Fosfaat kan verder worden gebonden aan organische deeltjes in de vorm van polyfosfaten. Organische deeltjes kunnen overigens ook organismen zijn, zoals algen en watervlooien. Deze organismen scheiden afvalstoffen uit, die rijk zijn aan fosfaten. Die afvalstoffen worden door bacteriën afgebroken, waarbij opnieuw fosfaat vrijkomt. Dit kan dan vervolgens weer door algen worden opgenomen. Op deze manier ontstaat een kringloop, waarbij een groot gedeelte van het fosfaat in de organismen zit. De totale hoeveelheid fosfaat in het water kan erg groot zijn, terwijl er aan vrij fosfaat in het water zelf weinig aanwezig is.
Stikstof
Stikstof (chemische aanduiding: N) is, naast fosfaat, de belangrijkste voedingstof voor planten. Aangezien stikstofzouten goed oplosbaar zijn, ontstaat een heel ander beeld dan bij de fosfaten. Stikstof vormt als gas bijna 80% van de atmosfeer. Door b.v. bliksem en menselijke activiteiten ontstaan er stikstofoxiden, die in water kunnen oplossen en daar nitriet (NO2-) en nitraat (NO3-) vormen. Verder komt er door afbraak van organisch materiaal en reductie in de bodem ammoniak vrij (NH3). Vooral nitraat is een voedingsstof voor planten. Het kan door bacteriën via denitrificatie weer worden omgezet in gasvormig stikstof.

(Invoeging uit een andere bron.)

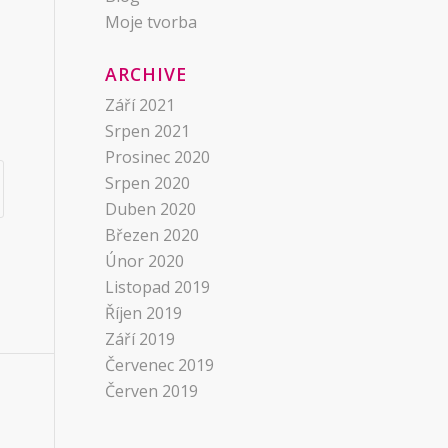
Moje tvorba
ARCHIVE
Září 2021
Srpen 2021
Prosinec 2020
Srpen 2020
Duben 2020
Březen 2020
Únor 2020
Listopad 2019
Říjen 2019
Září 2019
Červenec 2019
Červen 2019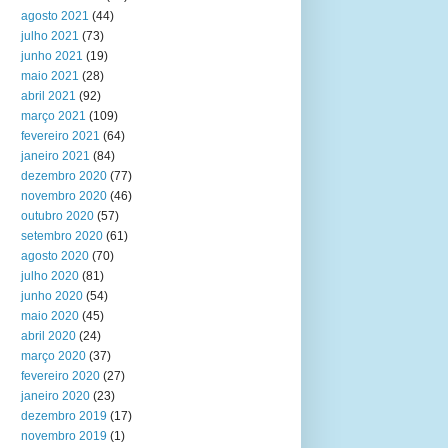
agosto 2021
(44)
julho 2021
(73)
junho 2021
(19)
maio 2021
(28)
abril 2021
(92)
março 2021
(109)
fevereiro 2021
(64)
janeiro 2021
(84)
dezembro 2020
(77)
novembro 2020
(46)
outubro 2020
(57)
setembro 2020
(61)
agosto 2020
(70)
julho 2020
(81)
junho 2020
(54)
maio 2020
(45)
abril 2020
(24)
março 2020
(37)
fevereiro 2020
(27)
janeiro 2020
(23)
dezembro 2019
(17)
novembro 2019
(1)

Voor veel van de omzettingsprocessen van stikstof zijn bacteriën verantwoordelijk. Deze kunnen stikstof uit de lucht vastleggen, ammoniak oxideren naar nitriet en weer verder oxideren naar nitraat. Juist door deze natuurlijke bronnen is bemesting met stikstof in het water lastig tegen te gaan.
Andere stoffen
Water bevat naast de hiervoor genoemde stoffen nog vele, vele andere stoffen. Deze komen in het algemeen maar in zeer kleine hoeveelheden voor. Door biologische activiteit zijn dat in het algemeen organische verbindingen. Daarnaast zijn er ook giftige stoffen aanwezig, zowel organische als niet-organische. In brak-en zeewater spelen bepaalde zouten een belangrijke rol. De concentratie zouten in zeewater ligt rond de 35.000 mg/l, ofwel 35 gram zout per liter, dus 35 promille. Dit is hoofdzakelijk keukenzout, natriumchloride NaCl. Andere belangrijke stoffen zijn calcium, magnesium en kalium voor de kathionen en sulfaat en carbonaat voor de anionen. Het totale gewicht van de in het water aanwezige stoffen wordt gemeten door het water te laten verdampen, waarna de overgebleven rest wordt gewogen. Deze droogrest vindt u bijvoorbeeld als waarde terug op het etiket van flessen mineraalwater. Als de droogrest bij hoge temperatuur wordt ver-ast, dan ontstaat de gloeirest. Hieruit zijn de organische stoffen en het carbonaat verdwenen. De gloeirest is een maat voor de hoeveelheid aanwezige zouten.